Gazprom, Germany's RWE eye power plant tie-up
Russian gas giant Gazprom and Germany's number two utilities group RWE said on Thursday they are looking to form a strategic partnership to jointly construct power plants in Europe.
"The power industry is one of the priorities of Gazprom in Europe," Gazprom chief executive officer Alexei Miller said in a statement after inking a provisional agreement in Rome with RWE boss Juergen Grossmann.
"The signed memorandum provides RWE with exclusive rights for negotiations with Gazprom on the implementation of energy projects in Germany, UK and the Benelux countries for a period of three months," Miller said.
The announcement comes ahead of talks in Hanover, northern Germany, on Monday and Tuesday between the Russian and German cabinets led by President Dmitry Medvedev and Chancellor Angela Merkel.
Commercial ties between the two countries have grown strongly in recent years despite criticism of Russia's human rights record and accusations that Moscow uses state-controlled Gazprom for political purposes.
Miller said that Gazprom hopes to profit from Germany's decision in late May to abandon nuclear power by 2022 in the wake of Japan's Fukushima plant disaster, with the result that more fossil fuel power stations will be built.
The nuclear exit is a blow to RWE, which also faces the prospect of having to pay for EU emission permits -- at present they are partly free -- from 2013.
Standard & Poor's cut its credit rating for RWE last month, despite its intention to raise cash by selling some eight billion euros ($11.4 billion) of assets. On Wednesday, RWE sold a 974-million-euro stake in a transmission firm.

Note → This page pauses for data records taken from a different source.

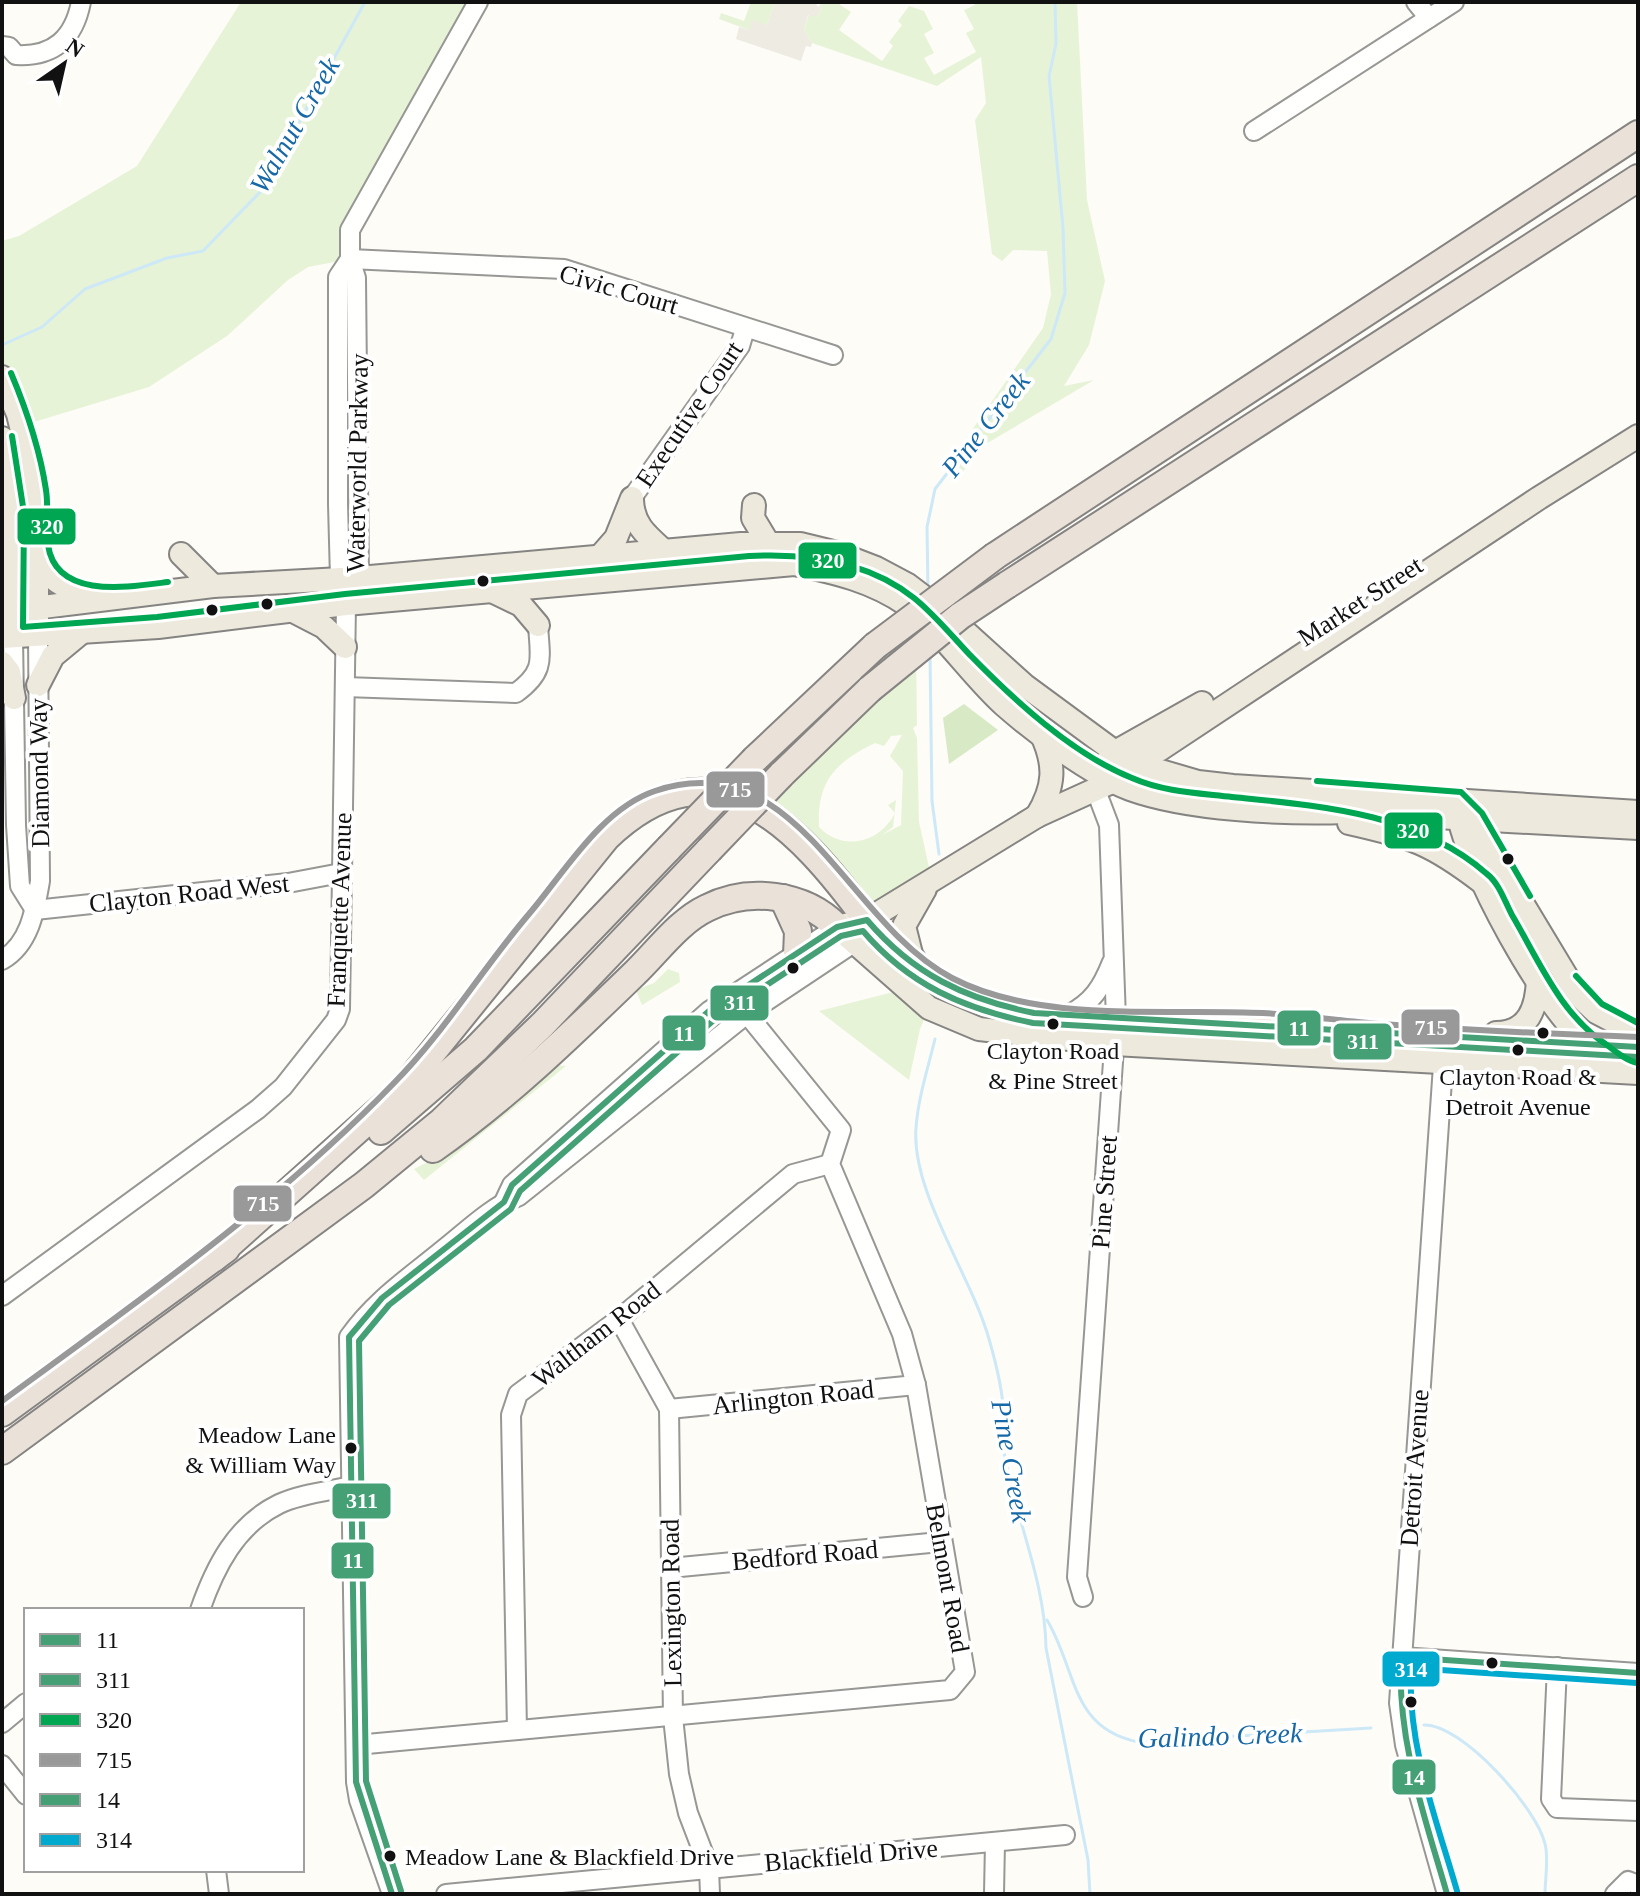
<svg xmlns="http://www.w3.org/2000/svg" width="1640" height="1896" font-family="Georgia,serif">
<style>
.green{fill:#e7f3d7;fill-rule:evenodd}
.forest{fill:#d8eac5}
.plaza{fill:#edebe2}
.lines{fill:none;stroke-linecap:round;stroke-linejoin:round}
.stream{stroke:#cde8f7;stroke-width:3}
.minor-casing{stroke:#979795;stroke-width:22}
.major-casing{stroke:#858482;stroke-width:26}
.highway-casing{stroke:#858482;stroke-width:30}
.minor{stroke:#fffffe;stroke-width:18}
.major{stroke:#ede9dc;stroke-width:22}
.highway{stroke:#eae1d8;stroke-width:26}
.highway-bridge-casing{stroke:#858482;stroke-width:30;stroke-linecap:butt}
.highway-bridge{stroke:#eae1d8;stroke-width:26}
.bus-1-casing{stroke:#fff;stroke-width:12}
.bus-2-casing{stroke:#fff;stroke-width:12}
.bus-3-casing{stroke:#fff;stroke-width:12}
.bus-4-casing{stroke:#fff;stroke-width:12}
.bus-5-casing{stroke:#fff;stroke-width:12}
.bus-6-casing{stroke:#fff;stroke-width:12}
.bus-1{stroke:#46a076;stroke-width:6}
.bus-2{stroke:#46a076;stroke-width:6}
.bus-3{stroke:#00a651;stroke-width:6}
.bus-4{stroke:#999;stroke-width:6}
.bus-5{stroke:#46a076;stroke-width:6}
.bus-6{stroke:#00a9ce;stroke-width:6}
.bus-dot{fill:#111;stroke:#fff;stroke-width:3}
.labels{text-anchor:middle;stroke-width:8;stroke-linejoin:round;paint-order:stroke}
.bus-label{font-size:24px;fill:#111;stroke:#fff}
.street-label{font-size:26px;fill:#111;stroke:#fff}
.water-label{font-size:28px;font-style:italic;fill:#1768a6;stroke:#fff}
.line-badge{stroke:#fff;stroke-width:3}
.badge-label{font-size:22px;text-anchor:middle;font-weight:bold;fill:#fff}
</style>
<rect width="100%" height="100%" fill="#fdfcf7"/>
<g class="green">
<polygon points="241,2 478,2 359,209 350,259 308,267 288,280 227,336 149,387 21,426 2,377 2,241 19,236 137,166"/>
<polygon points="751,2 775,2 767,25 749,30 719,19 721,13 744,21"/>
<polygon points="823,2 836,2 851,12 839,30 882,61 893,46 889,42 902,25 898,21 909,6 924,11 933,29 924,34 934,53 924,58 934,75 976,52 966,33 974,29 964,10 975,5 974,2 1077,2 1087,200 1105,281 1089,345 1064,386 1094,380 984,445 962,473 955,463 972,430 1043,328 1051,294 1047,251 1013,250 1002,261 992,254 975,120 986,103 981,57 937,86 812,43 804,30 809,14 817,17"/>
<path d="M916 650 917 725 913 728 917 738 919 822 932 881 867 920 767 811 781 775ZM902 735 890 756 903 771 901 825 882 835 893 827 896 800 888 805 895 813C880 843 843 852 819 827 817 782 834 763 875 743L884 746 891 736Z"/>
<polygon points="668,969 679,973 680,982 642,1005 636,990 654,983"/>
<polygon points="905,989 929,1008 920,1029 909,1080 819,1011"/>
<polygon points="540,1064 566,1066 424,1180 414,1169 443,1154"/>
</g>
<polygon class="forest" points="964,704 998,730 949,764 943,718"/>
<polygon class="plaza" points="775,2 815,2 818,7 823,2 817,17 808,15 804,30 812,43 811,47 806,46 801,61 736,39 739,27 749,30 752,20 767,25"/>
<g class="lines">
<g class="stream">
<polyline points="2,345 42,327 85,289 167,258 203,251 261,191 365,2"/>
<polyline points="928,591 927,527 935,489 1051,339 1065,293 1063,228 1049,76 1056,44 1055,2"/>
<polyline points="930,654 932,801 939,854"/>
<path d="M935 1039C928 1068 918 1098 916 1128 911 1192 971 1275 989 1339 996 1363 1003 1392 1004 1417 1005 1427 1002 1437 1003 1447 1014 1516 1045 1578 1046 1648L1088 1860 1090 1894"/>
<path d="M1047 1620C1077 1670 1070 1728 1138 1742L1371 1728"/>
<path d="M1424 1725C1462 1724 1537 1808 1545 1844 1549 1858 1545 1879 1545 1894"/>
</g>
<g class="minor-casing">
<g id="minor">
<polyline points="1416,2 1429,18"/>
<path d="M2 46 9 47 16 55C54 57 74 38 81 2"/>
<polyline points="1254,131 1454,2"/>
<polyline points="350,259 564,269 833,355"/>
<polyline points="632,498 740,346 745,329"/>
<polyline points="354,588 359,578 356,278 350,259 350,230 478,2"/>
<polyline points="13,638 16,825 20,886 35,910"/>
<path d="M345 687 516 693C546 671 540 659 538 625"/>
<polyline points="35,910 288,883 341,873"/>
<path d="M2 960C30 944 35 910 40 881L38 636"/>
<path d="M1068 1015C1093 1002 1102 987 1112 962"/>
<polyline points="1444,1051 1399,1703 1405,1745 1447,1894"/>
<polyline points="504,1202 512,1185 709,1011 837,927"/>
<polyline points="2,1296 258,1109 283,1087 336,1020 340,1009 346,604 340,578 338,504 338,277 350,259"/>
<polyline points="619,1319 669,1409 673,1717 679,1774 688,1813 709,1868 710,1894"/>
<polyline points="669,1409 916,1385"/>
<polyline points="670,1568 940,1542"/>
<polyline points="1083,1597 1077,1577 1116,1019 1109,825 1095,788"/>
<path d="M200 1610C215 1567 236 1525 279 1504 300 1494 329 1491 352 1486"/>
<polyline points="1401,1657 1638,1673"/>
<polyline points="1557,1667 1551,1799 1557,1808 1638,1811"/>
<polyline points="2,1723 26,1703"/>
<polyline points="517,1730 511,1415 518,1394 619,1319 793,1174 830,1164"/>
<polyline points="356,1745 950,1690 965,1672 916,1385 902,1334 830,1164 841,1130 747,1014"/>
<polyline points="2,1765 26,1795"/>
<polyline points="216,1870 219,1894"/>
<path d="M392 1894 359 1800 356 1782 349 1337C375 1300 410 1277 444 1249 468 1230 491 1207 519 1196L747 1014 852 944"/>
<polyline points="446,1894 1065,1835"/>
<polyline points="994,1894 995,1842"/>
<polyline points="1615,1894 1628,1881 1638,1885"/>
</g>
</g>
<g class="major-casing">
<g id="major">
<polyline points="2,377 18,414 37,494 37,622"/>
<polyline points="1638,436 1539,498 1159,750 1133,763 1114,781 1037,816 867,920 837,927 929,1008 979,1029 1114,1044 1638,1073"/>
<polyline points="2,438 15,490 13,623"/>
<path d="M632 500C633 524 645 534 663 550"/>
<polyline points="754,505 753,518 768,543"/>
<polyline points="181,554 213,586"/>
<polyline points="602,554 616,538 632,498"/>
<path d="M39 555C49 587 73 590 102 596"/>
<polyline points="492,591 521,605 538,625"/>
<polyline points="2,612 213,586 359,578 741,544 800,544 837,553 876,568 908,585 941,610 1024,685 1115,752 1133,763 1198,782 1233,786 1638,812"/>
<polyline points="295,612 324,627 345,647"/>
<path d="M2 637 158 627 346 604 794 564C834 572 873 581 907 605 944 633 970 674 1004 705 1036 733 1090 774 1130 789 1188 810 1283 814 1346 812L1638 828"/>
<polyline points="2,663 9,672 14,698"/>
<polyline points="38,685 53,656 82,632"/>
<polyline points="1109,759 1115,752 1202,703"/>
<path d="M1457 806C1462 860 1548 1017 1593 1048"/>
<polyline points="1468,813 1577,994 1596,1012 1638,1034"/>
<path d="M1037 816C1055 786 1056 765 1041 733"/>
<path d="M1349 823C1412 837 1431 843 1483 883"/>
<path d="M867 920C893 952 928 981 967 996 1046 1027 1177 1019 1263 1023 1303 1025 1343 1031 1383 1034 1468 1040 1553 1044 1638 1047"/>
<polyline points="918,966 911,954 904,926 925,889"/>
<path d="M1496 1033C1529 1033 1537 1007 1538 979"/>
</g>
</g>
<g class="highway-casing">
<g id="highway">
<polyline points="995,556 1638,134"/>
<polyline points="1007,585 1638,178"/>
<polyline points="755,759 875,646"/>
<polyline points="781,775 870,689"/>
<polyline points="783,898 798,931 797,955"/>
<polyline points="381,1131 476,1049 669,848"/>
<path d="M433 1149C506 1098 571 1035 635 973 657 952 679 921 707 908 748 887 804 893 837 927"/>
<path d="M214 1258 402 1090 606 838C715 733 799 828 867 920"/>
<polyline points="2,1413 226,1249"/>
<polyline points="2,1451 364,1185 442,1121 543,1024 709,850"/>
</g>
</g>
<use href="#minor" class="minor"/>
<use href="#major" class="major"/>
<use href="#highway" class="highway"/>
<g class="highway-bridge-casing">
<g id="highway-bridge">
<polyline points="875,646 995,556"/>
<polyline points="870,689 960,616 1007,585"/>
<polyline points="669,848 755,759"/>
<polyline points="709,850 781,775"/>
</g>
</g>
<use href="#highway-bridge" class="highway-bridge"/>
<g class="bus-1-casing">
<path id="bus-1" d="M392 1894 356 1782 349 1337 382 1298 504 1202 512 1185 709 1011 837 927 867 920C913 974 965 999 1034 1013L1638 1047"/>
</g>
<g class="bus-2-casing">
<path id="bus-2" d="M401 1891 366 1781 359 1341 389 1305 511 1209 520 1191 715 1019 841 936 863 931C909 985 964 1009 1033 1023L1638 1057"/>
</g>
<g class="bus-3-casing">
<g id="bus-3">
<path d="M11 373C27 411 40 450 46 490 49 509 45 527 48 545 56 600 129 587 168 582"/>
<path d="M12 436 24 513 23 627 157 617 345 594 749 556C806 553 868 561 914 598 934 614 952 636 969 654 1014 700 1072 754 1132 778 1164 792 1198 793 1232 797 1321 806 1418 813 1487 874 1499 883 1505 902 1512 915 1539 961 1561 1015 1607 1045 1616 1052 1627 1061 1638 1063"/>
<polyline points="1317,781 1461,792 1482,813 1530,896"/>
<polyline points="1576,976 1602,1004 1638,1023"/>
</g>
</g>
<g class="bus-4-casing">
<path id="bus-4" d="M2 1401C137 1302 276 1205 393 1084 444 1033 482 969 529 914 564 873 601 809 655 791 798 743 845 922 952 978 1040 1024 1166 1008 1263 1013 1303 1015 1342 1021 1381 1024 1467 1030 1552 1034 1638 1037"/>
</g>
<g class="bus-5-casing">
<g id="bus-5">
<path d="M1401 1657C1397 1741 1424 1814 1447 1894"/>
<polyline points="1401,1657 1638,1673"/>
</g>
</g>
<g class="bus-6-casing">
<path id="bus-6" d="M1457 1891C1436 1818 1407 1745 1411 1668L1637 1683"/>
</g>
<use href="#bus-1" class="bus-1"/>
<use href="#bus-2" class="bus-2"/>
<use href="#bus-3" class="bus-3"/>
<use href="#bus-4" class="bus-4"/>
<use href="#bus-5" class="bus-5"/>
<use href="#bus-6" class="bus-6"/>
</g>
<g class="bus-dot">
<circle cx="483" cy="581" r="7"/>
<circle cx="267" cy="604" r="7"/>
<circle cx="212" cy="610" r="7"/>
<circle cx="1508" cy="859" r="7"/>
<circle cx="793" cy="968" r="7"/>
<circle cx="1053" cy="1024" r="7"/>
<circle cx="1543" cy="1033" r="7"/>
<circle cx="1518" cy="1050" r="7"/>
<circle cx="351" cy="1448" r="7"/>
<circle cx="1492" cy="1663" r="7"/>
<circle cx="1411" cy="1702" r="7"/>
<circle cx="390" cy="1856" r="7"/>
</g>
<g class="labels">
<g class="bus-label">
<text x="1053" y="1059">Clayton Road<tspan x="1053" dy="30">&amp; Pine Street</tspan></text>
<text x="1518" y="1085">Clayton Road &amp;<tspan x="1518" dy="30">Detroit Avenue</tspan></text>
<text x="336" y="1443" text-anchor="end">Meadow Lane<tspan x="336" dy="30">&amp; William Way</tspan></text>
<text x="405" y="1865" text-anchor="start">Meadow Lane &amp; Blackfield Drive</text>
</g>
<g class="street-label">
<text transform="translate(619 289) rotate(16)" y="9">Civic Court</text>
<text transform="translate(689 414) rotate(-56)" y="9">Executive Court</text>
<text transform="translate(357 463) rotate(-89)" y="9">Waterworld Parkway</text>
<text transform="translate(1360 601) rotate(-33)" y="9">Market Street</text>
<text transform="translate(39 773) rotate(-91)" y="9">Diamond Way</text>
<text transform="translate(189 893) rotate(-6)" y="9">Clayton Road West</text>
<text transform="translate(339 910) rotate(-88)" y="9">Franquette Avenue</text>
<text transform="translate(1104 1192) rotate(-86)" y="9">Pine Street</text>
<text transform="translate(596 1334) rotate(-38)" y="9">Waltham Road</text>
<text transform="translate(793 1397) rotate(-6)" y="9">Arlington Road</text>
<text transform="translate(1414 1468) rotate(-86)" y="9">Detroit Avenue</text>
<text transform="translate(805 1555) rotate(-5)" y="9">Bedford Road</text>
<text transform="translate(948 1578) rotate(80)" y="9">Belmont Road</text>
<text transform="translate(671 1603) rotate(-91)" y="9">Lexington Road</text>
<text transform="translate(851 1855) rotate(-5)" y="9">Blackfield Drive</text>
</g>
<g class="water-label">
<text transform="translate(294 125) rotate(-60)" y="10">Walnut Creek</text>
<text transform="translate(985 424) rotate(-52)" y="10">Pine Creek</text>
<text transform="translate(1012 1461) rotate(80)" y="10">Pine Creek</text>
<text transform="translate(1220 1735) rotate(-2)" y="10">Galindo Creek</text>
</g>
</g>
<g class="line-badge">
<rect x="16" y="507" width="61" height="39" rx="8" fill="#00a651"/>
<rect x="797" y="541" width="61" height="39" rx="8" fill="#00a651"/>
<rect x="705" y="770" width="61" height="39" rx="8" fill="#999"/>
<rect x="1383" y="811" width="61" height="39" rx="8" fill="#00a651"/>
<rect x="709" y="984" width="61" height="38" rx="8" fill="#46a076"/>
<rect x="1400" y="1008" width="61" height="38" rx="8" fill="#999"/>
<rect x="1276" y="1009" width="46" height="38" rx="8" fill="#46a076"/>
<rect x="661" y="1014" width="46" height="38" rx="8" fill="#46a076"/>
<rect x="1332" y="1022" width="61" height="39" rx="8" fill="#46a076"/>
<rect x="232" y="1184" width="61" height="39" rx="8" fill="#999"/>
<rect x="331" y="1482" width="61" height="38" rx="8" fill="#46a076"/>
<rect x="330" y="1541" width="45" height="39" rx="8" fill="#46a076"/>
<rect x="1381" y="1650" width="60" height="38" rx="8" fill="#00a9ce"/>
<rect x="1391" y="1758" width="46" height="38" rx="8" fill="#46a076"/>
</g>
<g class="badge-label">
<text x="47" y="534">320</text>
<text x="828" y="568">320</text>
<text x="735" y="797">715</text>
<text x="1413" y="838">320</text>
<text x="740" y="1010">311</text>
<text x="1431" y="1035">715</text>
<text x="1299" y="1036">11</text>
<text x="684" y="1041">11</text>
<text x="1363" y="1049">311</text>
<text x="263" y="1211">715</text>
<text x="362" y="1508">311</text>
<text x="353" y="1568">11</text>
<text x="1411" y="1677">314</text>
<text x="1414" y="1785">14</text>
</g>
<rect width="1640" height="1896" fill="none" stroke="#111111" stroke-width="8"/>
<rect x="24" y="1608" width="280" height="264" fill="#ffffff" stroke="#a0a0a0" stroke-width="2"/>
<rect x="40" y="1634" width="40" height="12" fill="#46a076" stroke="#a0a0a0" stroke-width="2"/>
<text x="96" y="1648" font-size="24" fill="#111111">11</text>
<rect x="40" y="1674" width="40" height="12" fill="#46a076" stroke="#a0a0a0" stroke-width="2"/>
<text x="96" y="1688" font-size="24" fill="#111111">311</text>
<rect x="40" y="1714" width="40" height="12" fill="#00a651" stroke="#a0a0a0" stroke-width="2"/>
<text x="96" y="1728" font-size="24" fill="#111111">320</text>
<rect x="40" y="1754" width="40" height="12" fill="#999999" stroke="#a0a0a0" stroke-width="2"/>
<text x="96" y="1768" font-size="24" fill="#111111">715</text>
<rect x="40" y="1794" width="40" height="12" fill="#46a076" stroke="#a0a0a0" stroke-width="2"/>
<text x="96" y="1808" font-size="24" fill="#111111">14</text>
<rect x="40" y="1834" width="40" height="12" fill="#00a9ce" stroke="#a0a0a0" stroke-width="2"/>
<text x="96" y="1848" font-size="24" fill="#111111">314</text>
<g transform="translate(64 64) rotate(34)" stroke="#ffffff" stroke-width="6" paint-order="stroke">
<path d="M0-6L14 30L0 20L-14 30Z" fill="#111111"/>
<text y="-12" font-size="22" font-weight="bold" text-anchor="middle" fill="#111111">N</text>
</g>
</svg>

There have been rumours and press reports for some days suggesting a tie-up between the firms, possibly involving Gazprom taking a strategic stake in RWE.
An RWE spokesman told AFP this was not in the memorandum, however.
"It makes sense that they're taking action fast because otherwise they could get beat out of a deal but it surprised me that this came together so fast," Alexander Rahr from the German Council on Foreign Relations in Berlin told AFP.
Any tie-up is likely to catch the attention of competition regulators, however, with the head of the German cartel office Andreas Mundt warning this week he would "look very closely" at what the firms intend to do.
Gazprom also owns 51 percent in the Nord Stream joint venture building a pipeline due to start bringing huge volumes of Russian gas under the Baltic Sea to the European Union via northern Germany from the end of the year.
Gazprom is also playing a key role in the ambitious South Stream pipeline project to pump gas to Black Sea countries by avoiding Ukraine, a scheme it regards as crucial for the security of Russia's future energy exports.
Yet Gazprom is also trying to diversify exports beyond Europe and the former Soviet Union and is seeking to sell more gas to Asia, with the firm busy negotiating contracts with South Korea as well as China and India.
Germany will send nine cabinet members and two state secretaries as well as a major business delegation to meet their Russian counterparts at the talks in Hanover, in what will be the 13th such get-together.
More than a dozen agreements on economic and environmental cooperation will also be signed, German government spokeswoman Sabine Heimbach said Wednesday.
Germany is Russia's most important single trade partner. Russian exports to Germany reached 31.8 billion euros ($44.7 billion dollars) last year -- primarily gas and oil -- while 26.4 billion euros' worth of goods went the other way.